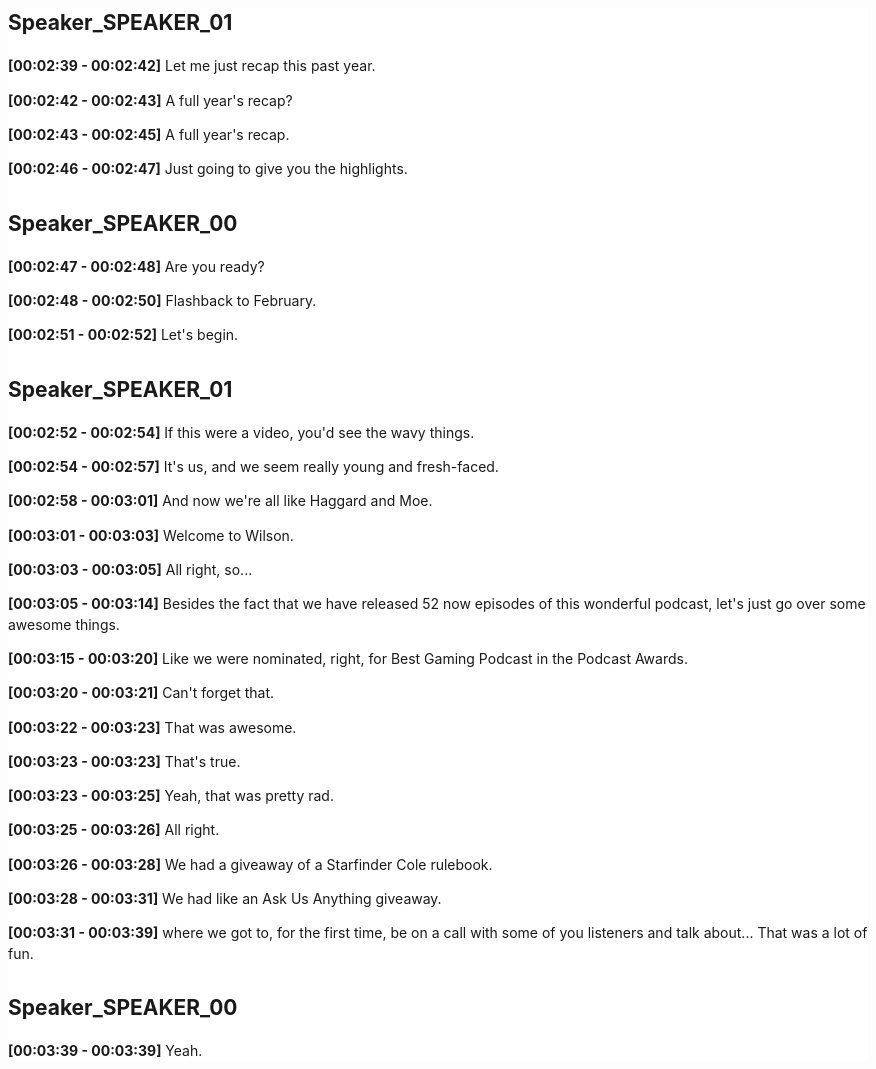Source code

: ## Speaker_SPEAKER_01

**[00:02:39 - 00:02:42]** Let me just recap this past year.

**[00:02:42 - 00:02:43]** A full year's recap?

**[00:02:43 - 00:02:45]** A full year's recap.

**[00:02:46 - 00:02:47]** Just going to give you the highlights.


## Speaker_SPEAKER_00

**[00:02:47 - 00:02:48]** Are you ready?

**[00:02:48 - 00:02:50]** Flashback to February.

**[00:02:51 - 00:02:52]** Let's begin.


## Speaker_SPEAKER_01

**[00:02:52 - 00:02:54]** If this were a video, you'd see the wavy things.

**[00:02:54 - 00:02:57]** It's us, and we seem really young and fresh-faced.

**[00:02:58 - 00:03:01]** And now we're all like Haggard and Moe.

**[00:03:01 - 00:03:03]** Welcome to Wilson.

**[00:03:03 - 00:03:05]** All right, so...

**[00:03:05 - 00:03:14]** Besides the fact that we have released 52 now episodes of this wonderful podcast, let's just go over some awesome things.

**[00:03:15 - 00:03:20]** Like we were nominated, right, for Best Gaming Podcast in the Podcast Awards.

**[00:03:20 - 00:03:21]** Can't forget that.

**[00:03:22 - 00:03:23]** That was awesome.

**[00:03:23 - 00:03:23]** That's true.

**[00:03:23 - 00:03:25]** Yeah, that was pretty rad.

**[00:03:25 - 00:03:26]** All right.

**[00:03:26 - 00:03:28]** We had a giveaway of a Starfinder Cole rulebook.

**[00:03:28 - 00:03:31]** We had like an Ask Us Anything giveaway.

**[00:03:31 - 00:03:39]** where we got to, for the first time, be on a call with some of you listeners and talk about... That was a lot of fun.


## Speaker_SPEAKER_00

**[00:03:39 - 00:03:39]** Yeah.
※ ※ ※
The task. Express every line of the material above as a Markdown table with two columns, Row and Line, numbering each nonblank line in its own row. Leave the pictures out.

Result below.
| Row | Line |
|---|---|
| 1 | Source code |
| 2 | : ## Speaker_SPEAKER_01 |
| 3 | **[00:02:39 - 00:02:42]** Let me just recap this past year. |
| 4 | **[00:02:42 - 00:02:43]** A full year's recap? |
| 5 | **[00:02:43 - 00:02:45]** A full year's recap. |
| 6 | **[00:02:46 - 00:02:47]** Just going to give you the highlights. |
| 7 | ## Speaker_SPEAKER_00 |
| 8 | **[00:02:47 - 00:02:48]** Are you ready? |
| 9 | **[00:02:48 - 00:02:50]** Flashback to February. |
| 10 | **[00:02:51 - 00:02:52]** Let's begin. |
| 11 | ## Speaker_SPEAKER_01 |
| 12 | **[00:02:52 - 00:02:54]** If this were a video, you'd see the wavy things. |
| 13 | **[00:02:54 - 00:02:57]** It's us, and we seem really young and fresh-faced. |
| 14 | **[00:02:58 - 00:03:01]** And now we're all like Haggard and Moe. |
| 15 | **[00:03:01 - 00:03:03]** Welcome to Wilson. |
| 16 | **[00:03:03 - 00:03:05]** All right, so... |
| 17 | **[00:03:05 - 00:03:14]** Besides the fact that we have released 52 now episodes of this wonderful podcast, let's just go over some awesome things. |
| 18 | **[00:03:15 - 00:03:20]** Like we were nominated, right, for Best Gaming Podcast in the Podcast Awards. |
| 19 | **[00:03:20 - 00:03:21]** Can't forget that. |
| 20 | **[00:03:22 - 00:03:23]** That was awesome. |
| 21 | **[00:03:23 - 00:03:23]** That's true. |
| 22 | **[00:03:23 - 00:03:25]** Yeah, that was pretty rad. |
| 23 | **[00:03:25 - 00:03:26]** All right. |
| 24 | **[00:03:26 - 00:03:28]** We had a giveaway of a Starfinder Cole rulebook. |
| 25 | **[00:03:28 - 00:03:31]** We had like an Ask Us Anything giveaway. |
| 26 | **[00:03:31 - 00:03:39]** where we got to, for the first time, be on a call with some of you listeners and talk about... That was a lot of fun. |
| 27 | ## Speaker_SPEAKER_00 |
| 28 | **[00:03:39 - 00:03:39]** Yeah. |